# Action item
In the records below, find the line with "Упоминать ли пользователя" and the line with "- Отправленный текст". Print both exactly, along with every line between them, and no other line.

# Saved entries
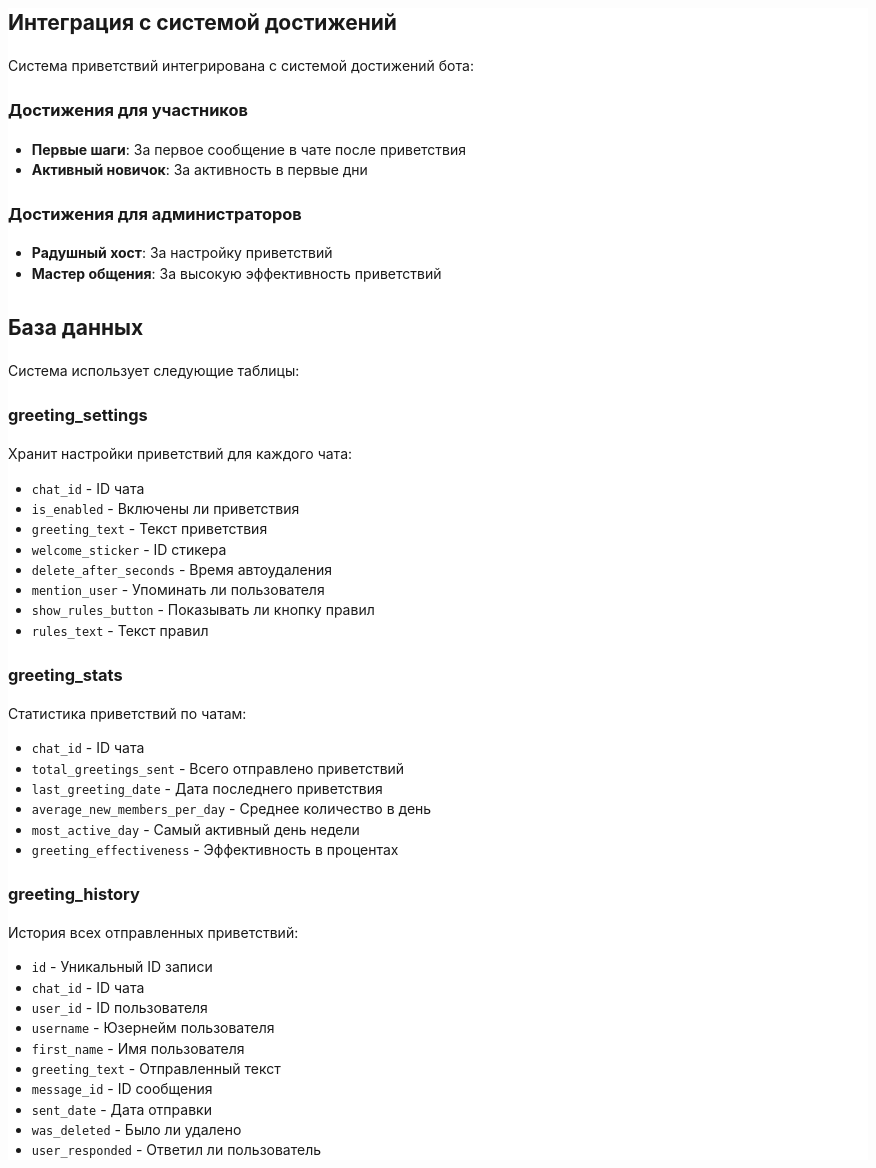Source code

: ## Интеграция с системой достижений

Система приветствий интегрирована с системой достижений бота:

### Достижения для участников
- **Первые шаги**: За первое сообщение в чате после приветствия
- **Активный новичок**: За активность в первые дни

### Достижения для администраторов
- **Радушный хост**: За настройку приветствий
- **Мастер общения**: За высокую эффективность приветствий

## База данных

Система использует следующие таблицы:

### greeting_settings
Хранит настройки приветствий для каждого чата:
- `chat_id` - ID чата
- `is_enabled` - Включены ли приветствия
- `greeting_text` - Текст приветствия
- `welcome_sticker` - ID стикера
- `delete_after_seconds` - Время автоудаления
- `mention_user` - Упоминать ли пользователя
- `show_rules_button` - Показывать ли кнопку правил
- `rules_text` - Текст правил

### greeting_stats
Статистика приветствий по чатам:
- `chat_id` - ID чата
- `total_greetings_sent` - Всего отправлено приветствий
- `last_greeting_date` - Дата последнего приветствия
- `average_new_members_per_day` - Среднее количество в день
- `most_active_day` - Самый активный день недели
- `greeting_effectiveness` - Эффективность в процентах

### greeting_history
История всех отправленных приветствий:
- `id` - Уникальный ID записи
- `chat_id` - ID чата
- `user_id` - ID пользователя
- `username` - Юзернейм пользователя
- `first_name` - Имя пользователя
- `greeting_text` - Отправленный текст
- `message_id` - ID сообщения
- `sent_date` - Дата отправки
- `was_deleted` - Было ли удалено
- `user_responded` - Ответил ли пользователь
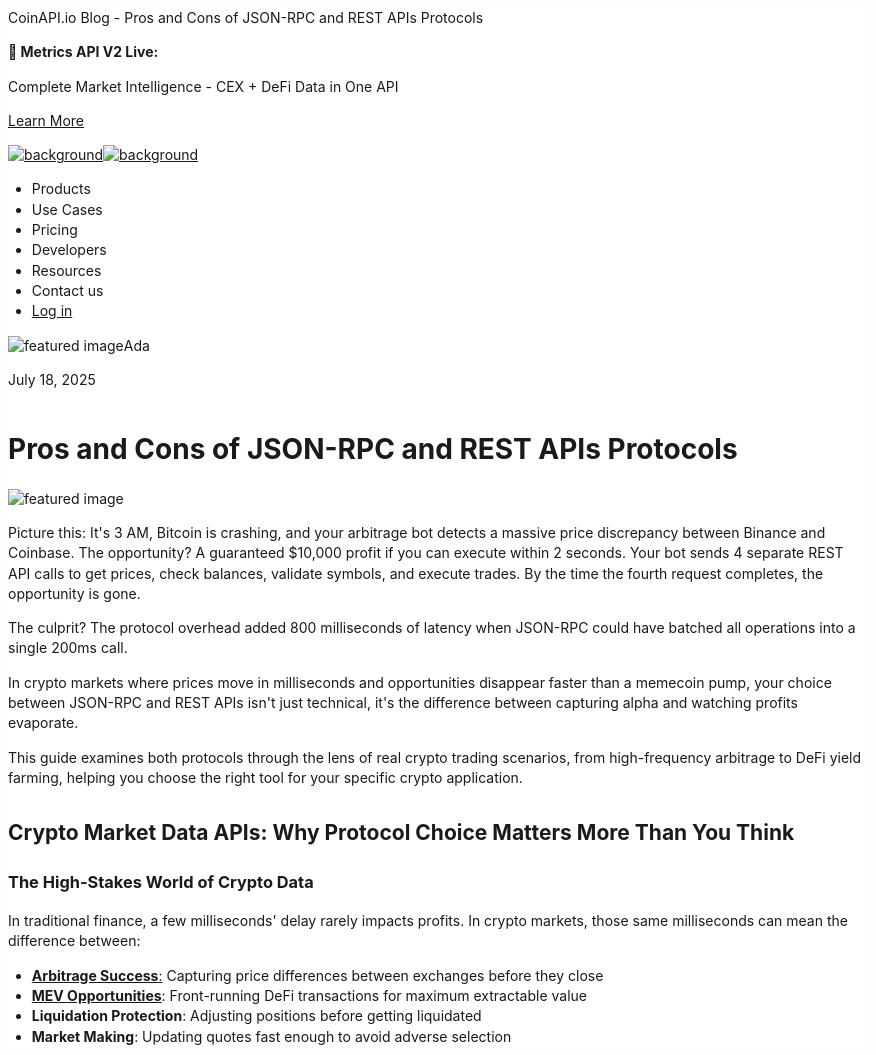 CoinAPI.io Blog - Pros and Cons of JSON-RPC and REST APIs Protocols

**🚀 Metrics API V2 Live:**

Complete Market Intelligence - CEX + DeFi Data in One API

[Learn More](https://www.coinapi.io/blog/metrics-api-v2-trading-volume-analysis-and-on-chain-metrics)

[![background](https://cdn.sanity.io/images/o65xz72l/production/268144c90959611dea3e360f81e4549c3cd03fd0-142x34.svg)![background](https://cdn.sanity.io/images/o65xz72l/production/e0ca0c29b08cb53631d77de4a84246da316d55d2-142x34.svg)](/)

* Products
* Use Cases
* Pricing
* Developers
* Resources
* Contact us
* [Log in](https://console.coinapi.io/)

![featured image](/_next/image?url=https%3A%2F%2Fcdn.sanity.io%2Fimages%2Fo65xz72l%2Fproduction%2F864140657bd92584430501b573b01ae0314cbc3d-800x800.png&w=96&q=75)Ada

July 18, 2025

Pros and Cons of JSON-RPC and REST APIs Protocols
=================================================

![featured image](/_next/image?url=https%3A%2F%2Fcdn.sanity.io%2Fimages%2Fo65xz72l%2Fproduction%2F47694398be69f125e8bc4fcd68c23cba8ad4f7e2-1000x500.png%3Frect%3D0%2C33%2C1000%2C435%26w%3D920%26h%3D400&w=1920&q=75)

Picture this: It's 3 AM, Bitcoin is crashing, and your arbitrage bot detects a massive price discrepancy between Binance and Coinbase. The opportunity? A guaranteed $10,000 profit if you can execute within 2 seconds. Your bot sends 4 separate REST API calls to get prices, check balances, validate symbols, and execute trades. By the time the fourth request completes, the opportunity is gone.

The culprit? The protocol overhead added 800 milliseconds of latency when JSON-RPC could have batched all operations into a single 200ms call.

In crypto markets where prices move in milliseconds and opportunities disappear faster than a memecoin pump, your choice between JSON-RPC and REST APIs isn't just technical, it's the difference between capturing alpha and watching profits evaporate.

This guide examines both protocols through the lens of real crypto trading scenarios, from high-frequency arbitrage to DeFi yield farming, helping you choose the right tool for your specific crypto application.

Crypto Market Data APIs: Why Protocol Choice Matters More Than You Think
------------------------------------------------------------------------

### The High-Stakes World of Crypto Data

In traditional finance, a few milliseconds' delay rarely impacts profits. In crypto markets, those same milliseconds can mean the difference between:

* [**Arbitrage Success**:](https://www.coinapi.io/use-case/crypto-arbitrage) Capturing price differences between exchanges before they close
* [**MEV Opportunities**](https://www.coinapi.io/learn/glossary/mev-bot): Front-running DeFi transactions for maximum extractable value
* **Liquidation Protection**: Adjusting positions before getting liquidated
* **Market Making**: Updating quotes fast enough to avoid adverse selection
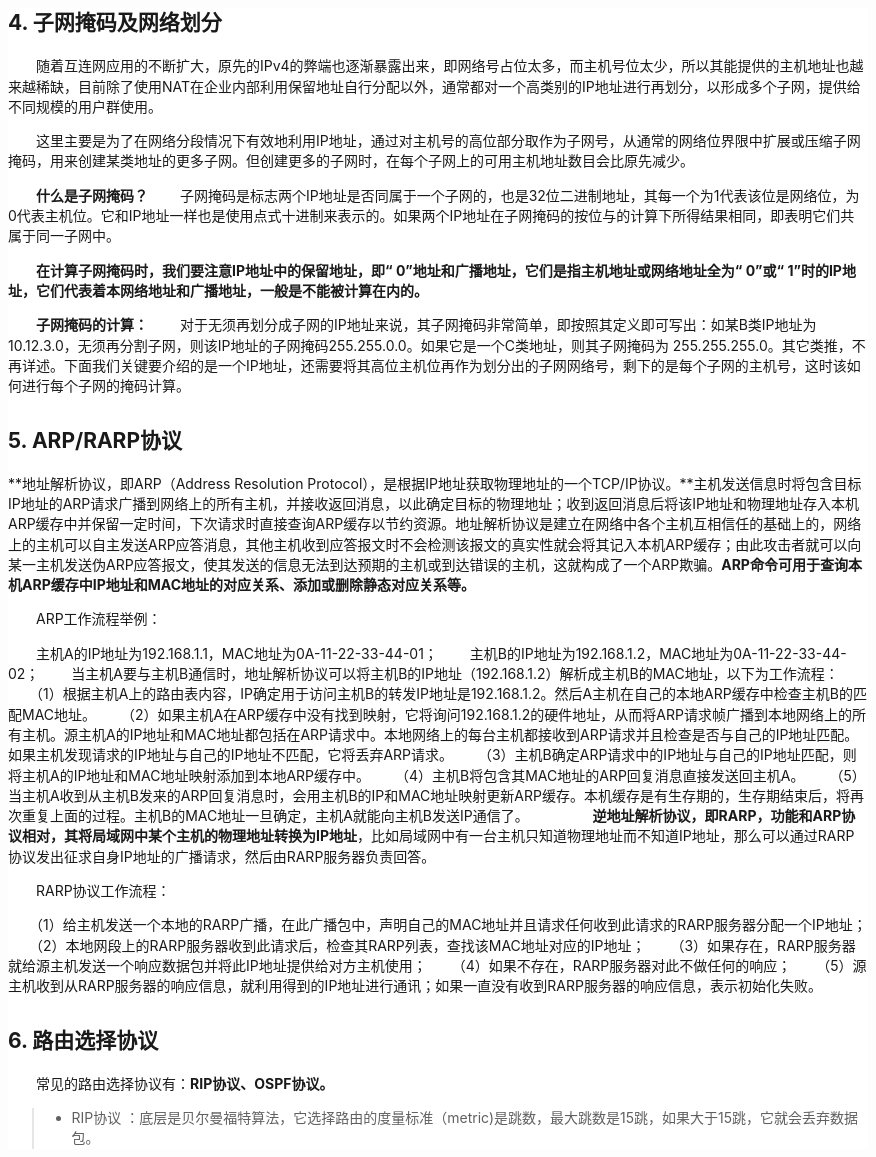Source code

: ## 4. 子网掩码及网络划分
　　随着互连网应用的不断扩大，原先的IPv4的弊端也逐渐暴露出来，即网络号占位太多，而主机号位太少，所以其能提供的主机地址也越来越稀缺，目前除了使用NAT在企业内部利用保留地址自行分配以外，通常都对一个高类别的IP地址进行再划分，以形成多个子网，提供给不同规模的用户群使用。

　　这里主要是为了在网络分段情况下有效地利用IP地址，通过对主机号的高位部分取作为子网号，从通常的网络位界限中扩展或压缩子网掩码，用来创建某类地址的更多子网。但创建更多的子网时，在每个子网上的可用主机地址数目会比原先减少。

　　**什么是子网掩码？**
　　子网掩码是标志两个IP地址是否同属于一个子网的，也是32位二进制地址，其每一个为1代表该位是网络位，为0代表主机位。它和IP地址一样也是使用点式十进制来表示的。如果两个IP地址在子网掩码的按位与的计算下所得结果相同，即表明它们共属于同一子网中。

　　**在计算子网掩码时，我们要注意IP地址中的保留地址，即“ 0”地址和广播地址，它们是指主机地址或网络地址全为“ 0”或“ 1”时的IP地址，它们代表着本网络地址和广播地址，一般是不能被计算在内的。**

　　**子网掩码的计算：**
　　对于无须再划分成子网的IP地址来说，其子网掩码非常简单，即按照其定义即可写出：如某B类IP地址为 10.12.3.0，无须再分割子网，则该IP地址的子网掩码255.255.0.0。如果它是一个C类地址，则其子网掩码为 255.255.255.0。其它类推，不再详述。下面我们关键要介绍的是一个IP地址，还需要将其高位主机位再作为划分出的子网网络号，剩下的是每个子网的主机号，这时该如何进行每个子网的掩码计算。

## 5. ARP/RARP协议
**地址解析协议，即ARP（Address Resolution Protocol），是根据IP地址获取物理地址的一个TCP/IP协议。**主机发送信息时将包含目标IP地址的ARP请求广播到网络上的所有主机，并接收返回消息，以此确定目标的物理地址；收到返回消息后将该IP地址和物理地址存入本机ARP缓存中并保留一定时间，下次请求时直接查询ARP缓存以节约资源。地址解析协议是建立在网络中各个主机互相信任的基础上的，网络上的主机可以自主发送ARP应答消息，其他主机收到应答报文时不会检测该报文的真实性就会将其记入本机ARP缓存；由此攻击者就可以向某一主机发送伪ARP应答报文，使其发送的信息无法到达预期的主机或到达错误的主机，这就构成了一个ARP欺骗。**ARP命令可用于查询本机ARP缓存中IP地址和MAC地址的对应关系、添加或删除静态对应关系等。**

　　ARP工作流程举例：

　　主机A的IP地址为192.168.1.1，MAC地址为0A-11-22-33-44-01；
　　主机B的IP地址为192.168.1.2，MAC地址为0A-11-22-33-44-02；
　　当主机A要与主机B通信时，地址解析协议可以将主机B的IP地址（192.168.1.2）解析成主机B的MAC地址，以下为工作流程：
　　（1）根据主机A上的路由表内容，IP确定用于访问主机B的转发IP地址是192.168.1.2。然后A主机在自己的本地ARP缓存中检查主机B的匹配MAC地址。
　　（2）如果主机A在ARP缓存中没有找到映射，它将询问192.168.1.2的硬件地址，从而将ARP请求帧广播到本地网络上的所有主机。源主机A的IP地址和MAC地址都包括在ARP请求中。本地网络上的每台主机都接收到ARP请求并且检查是否与自己的IP地址匹配。如果主机发现请求的IP地址与自己的IP地址不匹配，它将丢弃ARP请求。
　　（3）主机B确定ARP请求中的IP地址与自己的IP地址匹配，则将主机A的IP地址和MAC地址映射添加到本地ARP缓存中。
　　（4）主机B将包含其MAC地址的ARP回复消息直接发送回主机A。
　　（5）当主机A收到从主机B发来的ARP回复消息时，会用主机B的IP和MAC地址映射更新ARP缓存。本机缓存是有生存期的，生存期结束后，将再次重复上面的过程。主机B的MAC地址一旦确定，主机A就能向主机B发送IP通信了。
　　
　　**逆地址解析协议，即RARP，功能和ARP协议相对，其将局域网中某个主机的物理地址转换为IP地址**，比如局域网中有一台主机只知道物理地址而不知道IP地址，那么可以通过RARP协议发出征求自身IP地址的广播请求，然后由RARP服务器负责回答。

　　RARP协议工作流程：

　　（1）给主机发送一个本地的RARP广播，在此广播包中，声明自己的MAC地址并且请求任何收到此请求的RARP服务器分配一个IP地址；
　　（2）本地网段上的RARP服务器收到此请求后，检查其RARP列表，查找该MAC地址对应的IP地址；
　　（3）如果存在，RARP服务器就给源主机发送一个响应数据包并将此IP地址提供给对方主机使用；
　　（4）如果不存在，RARP服务器对此不做任何的响应；
　　（5）源主机收到从RARP服务器的响应信息，就利用得到的IP地址进行通讯；如果一直没有收到RARP服务器的响应信息，表示初始化失败。

## 6. 路由选择协议
　　常见的路由选择协议有：**RIP协议、OSPF协议。**

> * RIP协议 ：底层是贝尔曼福特算法，它选择路由的度量标准（metric)是跳数，最大跳数是15跳，如果大于15跳，它就会丢弃数据包。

# Response to the exercise
- `mention_user` - Упоминать ли пользователя
- `show_rules_button` - Показывать ли кнопку правил
- `rules_text` - Текст правил

### greeting_stats
Статистика приветствий по чатам:
- `chat_id` - ID чата
- `total_greetings_sent` - Всего отправлено приветствий
- `last_greeting_date` - Дата последнего приветствия
- `average_new_members_per_day` - Среднее количество в день
- `most_active_day` - Самый активный день недели
- `greeting_effectiveness` - Эффективность в процентах

### greeting_history
История всех отправленных приветствий:
- `id` - Уникальный ID записи
- `chat_id` - ID чата
- `user_id` - ID пользователя
- `username` - Юзернейм пользователя
- `first_name` - Имя пользователя
- `greeting_text` - Отправленный текст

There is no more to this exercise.